Les habitants de la commune de La-Rue-Saint-Pierre dans l’Oise disent utiliser l’eau du robinet pour se laver les mains ou faire la vaisselle. L’eau potable provient de bouteilles.

L’activité agricole en pâtit

Les pesticides sont le principal problème.

« Une fois qu’ils sont pulvérisés sur les cultures, ils sont entraînés dans le sol où ils restent, jusqu’à ce qu’ils filtrent dans les ruisseaux, les rivières et les réservoirs. L’eau du robinet montre des traces de cette pollution, parfois à des niveaux alarmants », explique le journaliste.

Les produits chimiques précis à l’origine de la pollution varient d’une région à l’autre.

Au nord, les pulvérisations utilisées contre les ravageurs de la betterave sont prédominantes, conformément à l’utilisation locale des terres ; à l’ouest, les produits chimiques sont liés aux vastes champs de maïs ; et en Bourgogne, sans surprise, des produits chimiques ciblant les ravageurs de la vigne se retrouvent dans l’eau de boisson.

La DGS, l’organisme gouvernemental de surveillance de la santé publique, dispose depuis plusieurs mois des rapports régionaux sur la qualité de l’eau, mais n’a pas encore publié de déclaration publique. Les responsables de la DGS ont refusé de répondre aux questions des journalistes, affirmant qu’un rapport sera disponible « dans les prochaines semaines ».
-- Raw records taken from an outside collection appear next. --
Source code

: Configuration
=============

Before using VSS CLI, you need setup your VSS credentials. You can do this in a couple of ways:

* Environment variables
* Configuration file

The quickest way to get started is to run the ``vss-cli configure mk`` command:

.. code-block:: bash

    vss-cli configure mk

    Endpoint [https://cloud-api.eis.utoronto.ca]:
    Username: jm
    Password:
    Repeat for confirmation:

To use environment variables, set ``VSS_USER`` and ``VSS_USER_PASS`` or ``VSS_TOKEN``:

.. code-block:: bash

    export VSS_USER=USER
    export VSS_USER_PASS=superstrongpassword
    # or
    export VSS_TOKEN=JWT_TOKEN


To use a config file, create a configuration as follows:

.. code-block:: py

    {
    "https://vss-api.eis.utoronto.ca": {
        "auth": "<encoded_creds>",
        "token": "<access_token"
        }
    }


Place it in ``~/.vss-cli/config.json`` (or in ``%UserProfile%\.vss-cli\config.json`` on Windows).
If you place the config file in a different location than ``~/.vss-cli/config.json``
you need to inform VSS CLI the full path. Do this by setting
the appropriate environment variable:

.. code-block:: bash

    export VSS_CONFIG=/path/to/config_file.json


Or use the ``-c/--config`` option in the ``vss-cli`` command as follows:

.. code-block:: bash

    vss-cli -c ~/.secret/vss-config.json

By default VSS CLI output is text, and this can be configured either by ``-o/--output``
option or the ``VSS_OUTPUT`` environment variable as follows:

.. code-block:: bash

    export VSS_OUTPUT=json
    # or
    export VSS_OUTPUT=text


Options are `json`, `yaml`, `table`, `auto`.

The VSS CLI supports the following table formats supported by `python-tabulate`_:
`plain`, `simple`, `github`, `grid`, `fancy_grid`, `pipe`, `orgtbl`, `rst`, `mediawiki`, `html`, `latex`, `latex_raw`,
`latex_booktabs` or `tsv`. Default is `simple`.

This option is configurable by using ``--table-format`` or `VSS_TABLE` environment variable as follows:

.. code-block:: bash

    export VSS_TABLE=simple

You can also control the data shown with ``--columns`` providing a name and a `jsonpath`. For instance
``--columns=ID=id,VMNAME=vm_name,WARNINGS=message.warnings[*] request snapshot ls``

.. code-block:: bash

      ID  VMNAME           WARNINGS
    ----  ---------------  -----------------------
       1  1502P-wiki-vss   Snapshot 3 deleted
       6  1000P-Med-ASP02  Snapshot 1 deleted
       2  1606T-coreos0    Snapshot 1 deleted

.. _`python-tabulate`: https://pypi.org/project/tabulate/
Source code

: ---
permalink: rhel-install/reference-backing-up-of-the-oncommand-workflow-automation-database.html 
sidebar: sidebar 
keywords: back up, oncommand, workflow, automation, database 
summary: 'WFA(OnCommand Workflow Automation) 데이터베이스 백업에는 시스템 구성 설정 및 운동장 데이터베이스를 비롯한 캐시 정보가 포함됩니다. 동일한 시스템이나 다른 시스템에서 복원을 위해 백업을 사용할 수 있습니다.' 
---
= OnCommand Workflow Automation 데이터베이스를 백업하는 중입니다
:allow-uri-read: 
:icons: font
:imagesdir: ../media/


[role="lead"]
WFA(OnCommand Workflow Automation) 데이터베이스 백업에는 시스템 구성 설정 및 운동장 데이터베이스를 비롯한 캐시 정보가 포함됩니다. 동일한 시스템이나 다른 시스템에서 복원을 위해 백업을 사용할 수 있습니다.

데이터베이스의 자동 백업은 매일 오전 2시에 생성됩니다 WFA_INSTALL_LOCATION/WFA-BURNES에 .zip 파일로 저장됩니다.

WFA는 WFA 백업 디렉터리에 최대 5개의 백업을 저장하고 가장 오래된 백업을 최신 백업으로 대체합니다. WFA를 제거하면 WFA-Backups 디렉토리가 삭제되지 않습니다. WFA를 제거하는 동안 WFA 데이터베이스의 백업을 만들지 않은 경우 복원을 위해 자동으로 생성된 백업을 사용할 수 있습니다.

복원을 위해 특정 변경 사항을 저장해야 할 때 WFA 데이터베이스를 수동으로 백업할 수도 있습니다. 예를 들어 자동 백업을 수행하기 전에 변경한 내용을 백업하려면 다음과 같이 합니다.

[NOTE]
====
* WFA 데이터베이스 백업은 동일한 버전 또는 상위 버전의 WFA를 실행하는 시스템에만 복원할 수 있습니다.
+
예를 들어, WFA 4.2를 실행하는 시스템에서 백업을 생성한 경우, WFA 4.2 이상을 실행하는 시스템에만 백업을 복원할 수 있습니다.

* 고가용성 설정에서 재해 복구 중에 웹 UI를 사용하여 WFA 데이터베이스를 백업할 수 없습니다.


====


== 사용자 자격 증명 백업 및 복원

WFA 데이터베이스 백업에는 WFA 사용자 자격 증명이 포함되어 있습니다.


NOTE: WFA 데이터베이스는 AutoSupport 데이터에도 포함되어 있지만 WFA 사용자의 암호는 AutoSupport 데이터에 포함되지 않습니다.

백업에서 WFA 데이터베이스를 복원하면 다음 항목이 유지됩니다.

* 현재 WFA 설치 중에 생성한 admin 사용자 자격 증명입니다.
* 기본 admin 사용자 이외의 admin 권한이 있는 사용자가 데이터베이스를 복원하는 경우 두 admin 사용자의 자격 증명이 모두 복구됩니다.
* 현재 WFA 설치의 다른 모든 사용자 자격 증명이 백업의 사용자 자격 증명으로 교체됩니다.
Spectre du scandale du sang du sida

Michel Laforcade, directeur à la retraite de la régie régionale de la santé de l’ouest de la France, affirme que le système a échoué.

« Personne n’en parle dans l’administration. Il y a beaucoup d’autocensure », dit-il.

« Mais les gens vont devoir se lever et être comptés tôt ou tard. »

Laforcade rappelle le scandale du sang contaminé par le sida qui a été transfusé à des patients sains dans les hôpitaux français dans les années 1980. Près de cinq mille personnes ont été infectées et 300 sont mortes.

« Ce n’est pas forcément de la même ampleur que le scandale du sang, mais ça pourrait bien devenir le prochain gros problème de santé publique », prévient-il.